* What you need to do *
**1)** Return the part of the Kabul report that starts at the words "But the new" and stops after "the overcrowded suburbs.", copied word for word.
**2)** Carry the Kabul report forward, picking up after its last sentence.

* Supplied text *
-*-*-

But the new rulers have much greater concerns than this: they have no money to run the country. International aid, that made up 75 percent of the state’s budget, has evaporated: banks don’t have cash, prices are rising, ministries can’t pay wages to doctors, nurses, teachers and public employees. As the winter sets in, fuel and food supplies are decreasing, putting millions of poor, unemployed and displaced Afghans in a desperate situation. Hunger and starvation are taking the highest toll among women and children in the city’s rundown hospitals, in remote mountain villages and in the overcrowded suburbs.
Kart-e-Naw is one of the poorest neighborhoods in Kabul. Piles of garbage, fetid drains, stray dogs, dilapidated housing. An old bus has been adapted to serve as a mobile health post: at the back, a clinic with two chairs and a small pharmacy; in the middle, a section for family planning and women’s diseases; in front, the driver’s and cleaner’s cab. “We give information on health and hygiene by going door to door” says Dr. Arzo Azizi. “We have a team that ensures safe and clean home births. But above all, we try to change people’s mentality. Women are having one child after another, they are malnourished, they don’t have enough milk. And the families don’t want the girls to go to school”.
On the way back I see a cluster of dirt and mud-brick hovels. The doors are dirty sheets nailed to the walls, the windows are plastic sheets. Displaced Laghman people who have returned from Pakistani refugee camps live there. I enter the courtyard of a family of ten. There is no water, no light, no toilets. A sick little boy coughs curled up on a mat. Another has had a kidney removed. The father raises 100 afghanis a day (one euro) working where he can: “With what I earn I can only buy some bread and tea” he says. The bukhari stove is turned off: “I have no money for wood. We heat water by burning paper and plastic we find in the garbage”.

-*-*-

* Information *
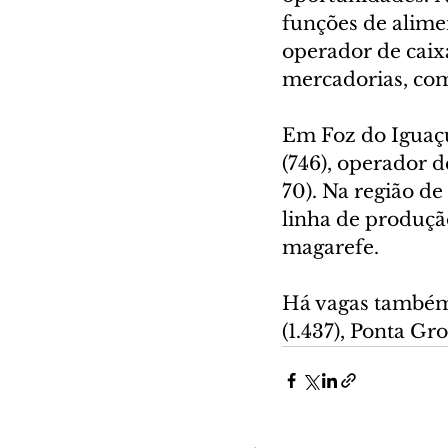
funções de alime
operador de caixa
mercadorias, com
Em Foz do Iguaçu
(746), operador de
70). Na região de
linha de produção
magarefe.
Há vagas também 
(1.437), Ponta Gr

-*-*-

* Task-by-task results *
**1)**
But the new rulers have much greater concerns than this: they have no money to run the country. International aid, that made up 75 percent of the state’s budget, has evaporated: banks don’t have cash, prices are rising, ministries can’t pay wages to doctors, nurses, teachers and public employees. As the winter sets in, fuel and food supplies are decreasing, putting millions of poor, unemployed and displaced Afghans in a desperate situation. Hunger and starvation are taking the highest toll among women and children in the city’s rundown hospitals, in remote mountain villages and in the overcrowded suburbs.

**2)**
By mid-afternoon I rush to my fixer’s wedding. Najib is a 25 years old English speaking journalist with a university background. But he’s also a Pashtun from Paktia and he must comply with the rules: he will marry a girl selected by his family, a distant cousin he only saw once ten years ago. Najib had to leave the girl he was in love with and he went into debt to meet the insane expenses of traditional marriage.
I drive past the former American embassy where Talibans in US Special Forces’ uniforms man the gates and kids make money selling flags of the Islamic Emirate and US Army “Meal Ready to Eat” packs. Then I reach the venue: not one of the lavish wedding halls for the rich but a simple courtyard full of men eating kabuli pulaw and sheep stew. No woman in sight. No music or dancing, forbidden nowdays.
Najib, dressed in new clothes, sits on a broken-down sofa as if on a throne, from which he continually rise to greet the guests: hundreds of relatives, friends, former classmates, acquaintances and neighbors. Hugs and handshakes, selfies and group photos, binge eating on the carpets laid out on the ground. Najib plays his part without fussing, with his mind already set on the nikah, the Islamic wedding, which a mullah will officiate in the evening. Only then will he be able to see the woman chosen to be his partner for life and the mother of his children.
“It’s our law, the pashtunwali” says Najib. “No exceptions are allowed”.